UPMC’s new website and phone number allow people to sign up to be notified and make an appointment when the COVID-19 vaccine is available, although appointments are not immediately scheduled .
However, UPMC said it was encouraging people to sign up so they can quickly get an appointment when the vaccine becomes available.
“State and federal vaccine supply is still limited, but by signing up now we will be able to contact you to make an appointment when the vaccine becomes available. Please be patient, we want to vaccinate as many people as possible and we will do it quickly once we get the vaccine from the Commonwealth of Pennsylvania. There is no way to get vaccinated outside of the Commonwealth, and vaccinating the public will take weeks, months, not days, ”the UPMC said.
People can find more information and register here. The UPMC said its vaccine is available to patients as well as to non-patients. Those who prefer to register by phone can call 844-876-2822 between 7 a.m. and 7 p.m. daily.

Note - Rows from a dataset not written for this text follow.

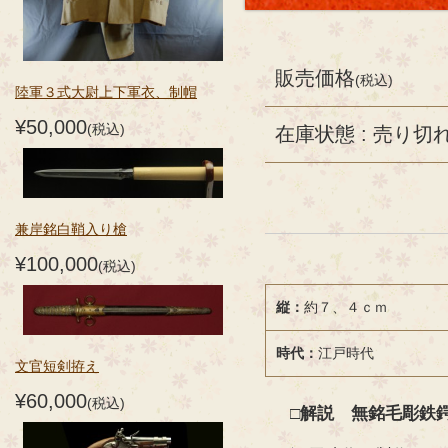
販売価格
(税込)
陸軍３式大尉上下軍衣、制帽
¥50,000
(税込)
在庫状態 : 売り切
兼岸銘白鞘入り槍
¥100,000
(税込)
縦：
約７、４ｃｍ
時代：
江戸時代
文官短剣拵え
¥60,000
(税込)
□解説 無銘毛彫鉄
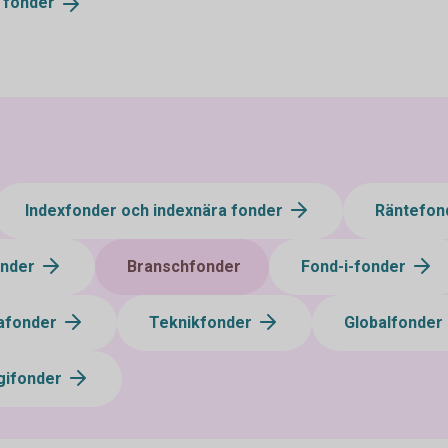
v
fonder
Indexfonder och indexnära fonder
Räntefon
onder
Branschfonder
Fond-i-fonder
afonder
Teknikfonder
Globalfonder
gifonder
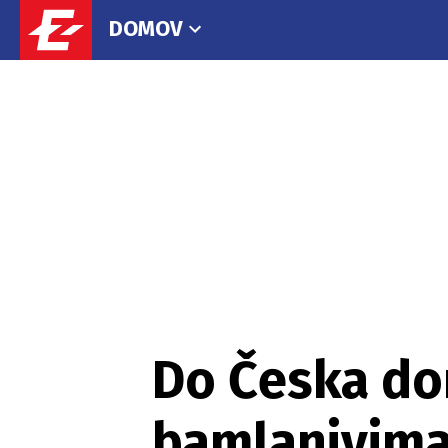
DOMOV
Do Česka dor
bamlanivim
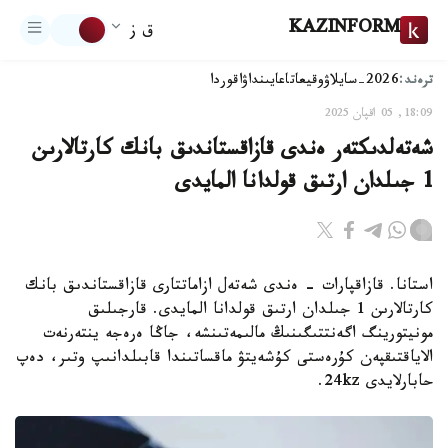
KAZINFORM
ق ز
ترەند:
2026-سايلاۋ
وقيعا
تاعايىنداۋ
اقوردا
18:09, 05 اقپان 2025
شەتەلدىكتەر ەندى قازاقستاندىق بانك كارتالارىن
1 جىلدان ارتىق قولدانا المايدى
استانا. قازاقپارات - ەندى شەتەل ازاماتتارى قازاقستاندىق بانك
كارتالارىن 1 جىلدان ارتىق قولدانا المايدى. قارجىلىق
مونيتورينگ اگەنتتىگىنىڭ مالىمەتىنشە، جاڭا ەرەجە ينتەرنەت
الاياقتىقپەن كۇرەستى كۇشەيتۋ ماقساتىندا قابىلدانىپ وتىر، دەپ
حابارلايدى 24kz.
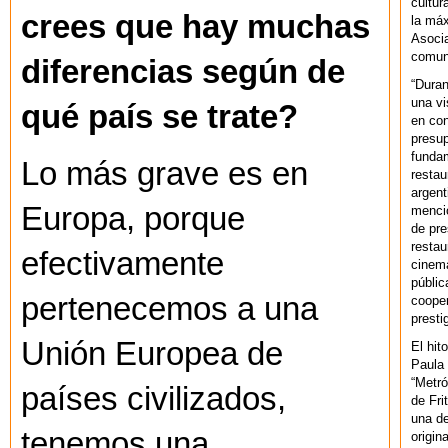
cultur
crees que hay muchas
la máx
Asoci
comuni
diferencias según de
“Duran
una vi
qué país se trate?
en con
presup
fundam
Lo más grave es en
restau
argent
Europa, porque
mencio
de pre
restau
efectivamente
cinema
públic
pertenecemos a una
cooper
presti
Unión Europea de
El hit
Paula 
“Metró
países civilizados,
de Fri
una de
tenemos una
origin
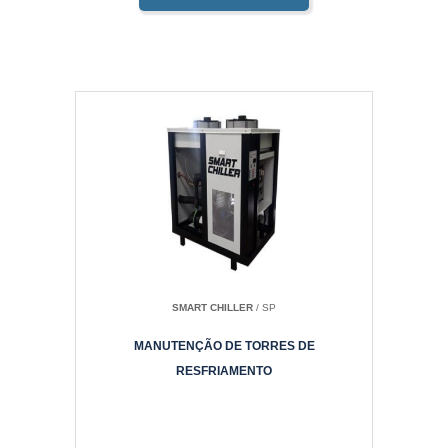
SMART CHILLER
/ SP
MANUTENÇÃO DE TORRES DE
RESFRIAMENTO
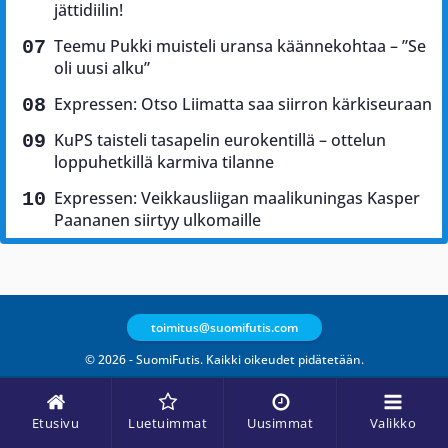
jättidiilin!
Teemu Pukki muisteli uransa käännekohtaa – ”Se
oli uusi alku”
Expressen: Otso Liimatta saa siirron kärkiseuraan
KuPS taisteli tasapelin eurokentillä – ottelun
loppuhetkillä karmiva tilanne
Expressen: Veikkausliigan maalikuningas Kasper
Paananen siirtyy ulkomaille
toimitus@suomifutis.com
© 2026 - SuomiFutis. Kaikki oikeudet pidätetään.
Etusivu
Luetuimmat
Uusimmat
Valikko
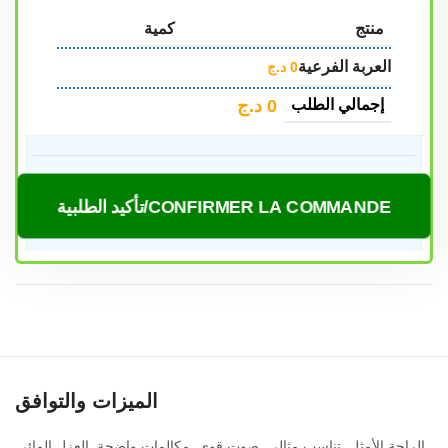
منتج
كمية
العربة الفرعية
0
د.ج
0
د.ج
إجمالي الطلب
CONFIRMER LA COMMANDE/تأكيد الطلبية
الميزات والتوافق
, الراحة الأمثل, تناسب مثالي, صوت قوي, مكالمات واضحة, العزل المائي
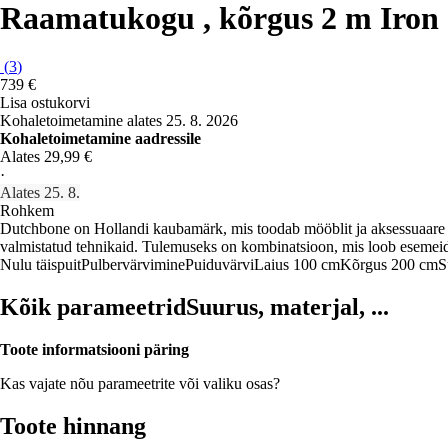
Raamatukogu , kõrgus 2 m Iron
(
3
)
739 €
Lisa ostukorvi
Kohaletoimetamine alates 25. 8. 2026
Kohaletoimetamine aadressile
Alates 29,99 €
·
Alates 25. 8.
Rohkem
Dutchbone on Hollandi kaubamärk, mis toodab mööblit ja aksessuaare lo
valmistatud tehnikaid. Tulemuseks on kombinatsioon, mis loob esemeid,
Nulu täispuit
Pulbervärvimine
Puiduvärvi
Laius 100 cm
Kõrgus 200 cm
S
Kõik parameetrid
Suurus, materjal, ...
Toote informatsiooni päring
Kas vajate nõu parameetrite või valiku osas?
Toote hinnang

UPMC faces the same shortage affecting most if not all other health care systems and pharmacies. While tens of thousands of Pennsylvanians meet up and get vaccinated every week, a major backlog quickly arose after Pennsylvania expanded vaccine eligibility on Jan.19. Some suppliers have stopped taking requests for new appointments.
York-based WellSpan recently said it has a backlog of around 45,000 people looking for dates.
The good news is that the vaccination of healthcare workers, who have received much of the supply so far, is ending, leaving more vaccines for the rest.
Pennsylvania’s vaccine allowance, which is distributed by the federal government, has also increased.
Last week, Pennsylvania received 183,575 first doses and 143,275 seconds.
As of early Monday, Pennsylvania received about 3 million doses since the vaccine became available shortly before Christmas. About 632,000 people received the two doses needed for full protection.
About 4 million Pennsylvanians are in Phase 1A to receive the vaccine, which includes healthcare workers, long-term care residents, all people 65 years of age and older, and people 16 to 64 years of age with chronic health problems.